### Supplied text
++++++++++++++++++++
Her partner, Sreedhar who has been going to Sabarimala for four years now, supported Fathima’s decision of entering the temple. And now with all that has happened, she says that he has decided that he will go to the temple only when she will be able to visit with him.
In the last couple of years, many temples that never allowed women to enter, opened their doors to them and women happily entered the temples without any protest. However, Sabarimala was a different case altogether. Fathima feels, “Political parties are preparing for the next elections and that’s why they are working towards it by doing all these protests. They are trying to spread fear among people.”
“I believe that I followed the rules and did what was right. I followed the law and I am suffering so much, those goons who stopped women from entering the temple did not follow the rules and they are living their lives in peace.”
++++++++++++++++++++
### Records provided

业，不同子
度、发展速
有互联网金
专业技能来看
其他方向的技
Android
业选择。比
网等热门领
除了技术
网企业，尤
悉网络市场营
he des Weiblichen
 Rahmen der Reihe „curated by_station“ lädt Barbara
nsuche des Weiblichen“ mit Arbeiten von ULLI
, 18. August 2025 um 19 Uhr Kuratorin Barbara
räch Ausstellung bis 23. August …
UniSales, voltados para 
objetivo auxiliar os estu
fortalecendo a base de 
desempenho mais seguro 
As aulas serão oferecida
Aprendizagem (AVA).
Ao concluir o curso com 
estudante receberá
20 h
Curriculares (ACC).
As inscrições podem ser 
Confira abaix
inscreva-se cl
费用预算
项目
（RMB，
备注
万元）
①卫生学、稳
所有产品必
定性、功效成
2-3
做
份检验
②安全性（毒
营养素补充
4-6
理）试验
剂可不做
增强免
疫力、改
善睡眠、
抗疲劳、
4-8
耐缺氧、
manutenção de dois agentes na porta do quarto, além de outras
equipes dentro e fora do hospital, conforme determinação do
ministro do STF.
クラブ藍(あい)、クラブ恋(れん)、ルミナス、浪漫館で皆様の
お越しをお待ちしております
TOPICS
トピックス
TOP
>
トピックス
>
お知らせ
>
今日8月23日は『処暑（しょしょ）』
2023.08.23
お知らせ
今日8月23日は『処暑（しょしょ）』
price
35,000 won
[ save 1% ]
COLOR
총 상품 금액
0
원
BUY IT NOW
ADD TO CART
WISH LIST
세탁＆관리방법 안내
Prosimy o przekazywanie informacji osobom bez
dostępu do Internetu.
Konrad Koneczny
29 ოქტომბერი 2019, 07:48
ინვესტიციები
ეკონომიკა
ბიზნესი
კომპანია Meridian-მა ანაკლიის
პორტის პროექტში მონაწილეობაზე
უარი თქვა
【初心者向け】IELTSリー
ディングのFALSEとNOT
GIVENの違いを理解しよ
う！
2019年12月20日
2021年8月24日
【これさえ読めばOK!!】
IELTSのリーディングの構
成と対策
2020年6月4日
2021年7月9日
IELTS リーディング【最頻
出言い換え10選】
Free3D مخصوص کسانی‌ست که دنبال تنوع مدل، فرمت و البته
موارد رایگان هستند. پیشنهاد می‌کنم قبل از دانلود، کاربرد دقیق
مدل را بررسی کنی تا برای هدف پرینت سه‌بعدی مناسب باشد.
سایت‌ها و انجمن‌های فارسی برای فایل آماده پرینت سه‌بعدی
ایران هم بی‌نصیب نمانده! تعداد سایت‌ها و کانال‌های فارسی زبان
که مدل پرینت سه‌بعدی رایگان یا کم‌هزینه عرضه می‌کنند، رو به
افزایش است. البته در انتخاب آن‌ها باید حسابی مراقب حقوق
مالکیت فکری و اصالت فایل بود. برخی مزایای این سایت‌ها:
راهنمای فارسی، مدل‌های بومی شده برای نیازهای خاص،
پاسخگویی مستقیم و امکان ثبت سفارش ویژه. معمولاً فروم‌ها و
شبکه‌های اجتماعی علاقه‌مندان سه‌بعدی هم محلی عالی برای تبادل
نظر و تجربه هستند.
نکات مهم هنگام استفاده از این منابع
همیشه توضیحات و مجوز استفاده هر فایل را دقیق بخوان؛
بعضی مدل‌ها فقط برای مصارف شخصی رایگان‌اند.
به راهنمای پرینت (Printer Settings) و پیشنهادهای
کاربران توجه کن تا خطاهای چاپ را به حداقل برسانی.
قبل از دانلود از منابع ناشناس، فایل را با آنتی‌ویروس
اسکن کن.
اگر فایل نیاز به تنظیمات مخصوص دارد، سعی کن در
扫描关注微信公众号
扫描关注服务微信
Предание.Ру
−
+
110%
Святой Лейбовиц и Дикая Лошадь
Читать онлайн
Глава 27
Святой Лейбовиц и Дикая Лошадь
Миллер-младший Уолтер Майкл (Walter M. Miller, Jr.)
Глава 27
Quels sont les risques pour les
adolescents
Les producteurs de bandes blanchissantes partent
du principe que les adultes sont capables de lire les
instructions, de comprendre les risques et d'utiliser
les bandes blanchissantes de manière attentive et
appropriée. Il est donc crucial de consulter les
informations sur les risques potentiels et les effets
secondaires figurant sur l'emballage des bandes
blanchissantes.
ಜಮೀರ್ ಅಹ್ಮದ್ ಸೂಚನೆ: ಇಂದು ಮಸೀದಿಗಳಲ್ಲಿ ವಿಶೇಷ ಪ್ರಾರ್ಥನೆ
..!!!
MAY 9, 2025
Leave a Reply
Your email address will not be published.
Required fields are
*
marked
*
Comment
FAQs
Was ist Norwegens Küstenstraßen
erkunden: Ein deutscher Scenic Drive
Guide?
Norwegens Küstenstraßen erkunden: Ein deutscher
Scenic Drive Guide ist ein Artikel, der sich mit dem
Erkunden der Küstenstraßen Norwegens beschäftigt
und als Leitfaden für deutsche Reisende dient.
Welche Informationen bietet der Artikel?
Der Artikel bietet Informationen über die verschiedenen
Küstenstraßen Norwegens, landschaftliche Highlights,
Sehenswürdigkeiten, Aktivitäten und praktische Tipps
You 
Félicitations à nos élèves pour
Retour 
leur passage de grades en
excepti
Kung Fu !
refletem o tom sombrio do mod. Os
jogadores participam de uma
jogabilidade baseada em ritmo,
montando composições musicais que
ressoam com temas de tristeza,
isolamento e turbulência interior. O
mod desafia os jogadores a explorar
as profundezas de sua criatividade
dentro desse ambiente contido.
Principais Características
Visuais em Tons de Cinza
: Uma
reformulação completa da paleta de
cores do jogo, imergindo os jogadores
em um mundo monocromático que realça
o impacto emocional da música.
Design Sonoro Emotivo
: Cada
++++++++++++++++++++
### Task list
(a) Copy out the records word for word, starting at their first line and ending with the line that contains "Prosimy o przekazywanie informacji osobom bez", both ends included.
(b) Write what comes next in the passage about Fathima and the Sabarimala temple, picking up after its final sentence.

### Your responses
(a)
业，不同子
度、发展速
有互联网金
专业技能来看
其他方向的技
Android
业选择。比
网等热门领
除了技术
网企业，尤
悉网络市场营
he des Weiblichen
 Rahmen der Reihe „curated by_station“ lädt Barbara
nsuche des Weiblichen“ mit Arbeiten von ULLI
, 18. August 2025 um 19 Uhr Kuratorin Barbara
räch Ausstellung bis 23. August …
UniSales, voltados para 
objetivo auxiliar os estu
fortalecendo a base de 
desempenho mais seguro 
As aulas serão oferecida
Aprendizagem (AVA).
Ao concluir o curso com 
estudante receberá
20 h
Curriculares (ACC).
As inscrições podem ser 
Confira abaix
inscreva-se cl
费用预算
项目
（RMB，
备注
万元）
①卫生学、稳
所有产品必
定性、功效成
2-3
做
份检验
②安全性（毒
营养素补充
4-6
理）试验
剂可不做
增强免
疫力、改
善睡眠、
抗疲劳、
4-8
耐缺氧、
manutenção de dois agentes na porta do quarto, além de outras
equipes dentro e fora do hospital, conforme determinação do
ministro do STF.
クラブ藍(あい)、クラブ恋(れん)、ルミナス、浪漫館で皆様の
お越しをお待ちしております
TOPICS
トピックス
TOP
>
トピックス
>
お知らせ
>
今日8月23日は『処暑（しょしょ）』
2023.08.23
お知らせ
今日8月23日は『処暑（しょしょ）』
price
35,000 won
[ save 1% ]
COLOR
총 상품 금액
0
원
BUY IT NOW
ADD TO CART
WISH LIST
세탁＆관리방법 안내
Prosimy o przekazywanie informacji osobom bez

(b)
She does not feel that her trying to enter the temple will anger Lord Ayyappa. “People just want to scare women by saying that Lord Ayyappa will be angry if women tried to enter the temple. I don’t believe in this. I feel that Ayyappa is within me and will protect me.”
This is not the first time Fathima has done something that required extreme bravado. Earlier, when a Kerala professor made a sexually coloured remark against women’s breasts comparing them with melons, she posted a topless picture of herself on social media carrying two watermelons in place of her breasts. It was to support a campaign called ‘Maaru thurakkal samaram’ (protest to bare the breasts) for women’s rights and liberty. She also acted in an art film called ‘Eka’ directed by her partner which revolved around the issue of intersexuality.